Apr 11th, 2014 | By | Category: Lettere Opinioni, Meteo, natura, ambiente, animali, Prima Pagina

BiciGrill BuscheLa stagione del cicloturismo 2014 è ormai iniziata. Buon successo di partecipazione ha avuto la pedalata ciclo-turistica collegata alla maratona Belluno-Feltre, evento che ha coinvolto più di 120 persone. In questa manifestazione si è cercato di promuovere come in Austria il binomio treno-bicicletta. Infatti, una parte dei partecipanti ha raggiunto Belluno in treno. Il trasporto delle biciclette verso il capoluogo è stato curato dall’organizzazione. Scopo principale di questa iniziativa era quello di promuovere il tracciato del futuro percorso ciclabile che dovrebbe collegare, per ora, il comune di Limana con Busche.
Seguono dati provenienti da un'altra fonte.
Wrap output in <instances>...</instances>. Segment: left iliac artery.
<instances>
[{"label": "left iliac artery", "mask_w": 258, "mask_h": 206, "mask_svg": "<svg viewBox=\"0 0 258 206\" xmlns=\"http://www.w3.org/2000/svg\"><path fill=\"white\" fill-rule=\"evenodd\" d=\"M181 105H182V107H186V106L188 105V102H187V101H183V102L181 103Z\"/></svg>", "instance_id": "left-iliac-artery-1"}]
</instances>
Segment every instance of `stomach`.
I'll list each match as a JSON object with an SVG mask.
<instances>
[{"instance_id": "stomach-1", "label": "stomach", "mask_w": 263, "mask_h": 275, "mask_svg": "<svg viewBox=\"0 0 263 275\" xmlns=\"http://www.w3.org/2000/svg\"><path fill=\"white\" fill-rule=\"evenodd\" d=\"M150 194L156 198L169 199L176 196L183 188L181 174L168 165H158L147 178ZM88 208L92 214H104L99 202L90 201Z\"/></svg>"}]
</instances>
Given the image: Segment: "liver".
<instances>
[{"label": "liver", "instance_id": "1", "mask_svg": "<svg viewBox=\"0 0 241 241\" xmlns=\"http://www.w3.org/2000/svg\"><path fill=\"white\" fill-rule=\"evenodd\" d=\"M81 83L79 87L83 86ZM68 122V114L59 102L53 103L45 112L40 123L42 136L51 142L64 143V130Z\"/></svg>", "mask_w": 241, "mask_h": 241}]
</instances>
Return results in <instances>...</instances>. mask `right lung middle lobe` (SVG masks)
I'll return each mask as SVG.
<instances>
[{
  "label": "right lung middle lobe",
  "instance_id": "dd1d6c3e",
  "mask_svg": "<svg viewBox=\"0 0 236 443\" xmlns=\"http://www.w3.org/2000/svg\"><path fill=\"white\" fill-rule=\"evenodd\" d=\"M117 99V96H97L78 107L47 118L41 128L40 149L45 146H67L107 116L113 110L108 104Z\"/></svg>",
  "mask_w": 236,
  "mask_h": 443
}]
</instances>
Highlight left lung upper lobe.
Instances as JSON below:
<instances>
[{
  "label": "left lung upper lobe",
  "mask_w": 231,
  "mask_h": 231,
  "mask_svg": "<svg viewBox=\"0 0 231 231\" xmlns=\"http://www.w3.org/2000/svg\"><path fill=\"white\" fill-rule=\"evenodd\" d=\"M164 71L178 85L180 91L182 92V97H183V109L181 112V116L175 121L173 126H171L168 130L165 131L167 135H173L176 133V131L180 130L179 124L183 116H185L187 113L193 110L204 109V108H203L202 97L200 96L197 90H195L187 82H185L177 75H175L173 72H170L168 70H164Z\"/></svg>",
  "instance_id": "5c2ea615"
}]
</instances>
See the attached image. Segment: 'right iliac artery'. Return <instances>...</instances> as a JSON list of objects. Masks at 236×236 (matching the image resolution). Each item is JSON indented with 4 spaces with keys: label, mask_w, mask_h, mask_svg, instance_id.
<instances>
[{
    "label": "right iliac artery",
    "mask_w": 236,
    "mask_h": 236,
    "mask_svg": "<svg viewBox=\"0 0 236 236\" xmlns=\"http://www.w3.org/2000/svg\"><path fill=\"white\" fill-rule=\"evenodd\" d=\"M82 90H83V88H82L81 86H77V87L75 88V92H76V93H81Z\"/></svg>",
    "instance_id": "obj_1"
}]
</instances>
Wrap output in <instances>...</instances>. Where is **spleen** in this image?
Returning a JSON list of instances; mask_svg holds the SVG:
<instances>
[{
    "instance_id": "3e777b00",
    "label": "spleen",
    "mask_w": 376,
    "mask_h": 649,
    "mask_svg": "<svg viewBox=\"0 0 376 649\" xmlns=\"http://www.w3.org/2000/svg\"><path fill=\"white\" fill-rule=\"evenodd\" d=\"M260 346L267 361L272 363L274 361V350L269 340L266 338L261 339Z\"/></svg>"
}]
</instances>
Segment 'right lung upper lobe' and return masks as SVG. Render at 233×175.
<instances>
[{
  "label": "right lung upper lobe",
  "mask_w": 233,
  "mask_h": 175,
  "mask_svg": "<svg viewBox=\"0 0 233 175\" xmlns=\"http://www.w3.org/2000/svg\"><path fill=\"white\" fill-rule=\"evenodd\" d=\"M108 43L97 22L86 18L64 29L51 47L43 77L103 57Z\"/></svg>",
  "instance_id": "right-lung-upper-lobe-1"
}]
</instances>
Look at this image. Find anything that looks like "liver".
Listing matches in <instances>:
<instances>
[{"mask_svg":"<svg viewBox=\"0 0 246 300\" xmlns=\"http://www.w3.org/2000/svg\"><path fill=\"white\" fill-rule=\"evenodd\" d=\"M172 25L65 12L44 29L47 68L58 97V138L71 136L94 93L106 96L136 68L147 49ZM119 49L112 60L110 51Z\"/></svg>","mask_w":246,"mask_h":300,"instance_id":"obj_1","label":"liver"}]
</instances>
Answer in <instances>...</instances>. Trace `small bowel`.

Parte dei lavori sono già stati assegnati e questo fa sperare che, in un futuro non troppo lontano, finalmente la Valbelluna abbia un tracciato ciclabile degno di nota, a livello dei più conosciuti percorsi trentini e altoatesini. Percorso che, se ben gestito, può portare allo sviluppo laterale di una piccola economia di supporto. Importante punto strategico di questo itinerario dovrebbe essere il BiciGrill di Busche, aperto l’anno scorso, struttura finanziata da fondi comunitari  con più di 280.000 Euro. Fondi che dovrebbero servire alla promozione del cicloturismo collegata alla vendita di prodotti locali.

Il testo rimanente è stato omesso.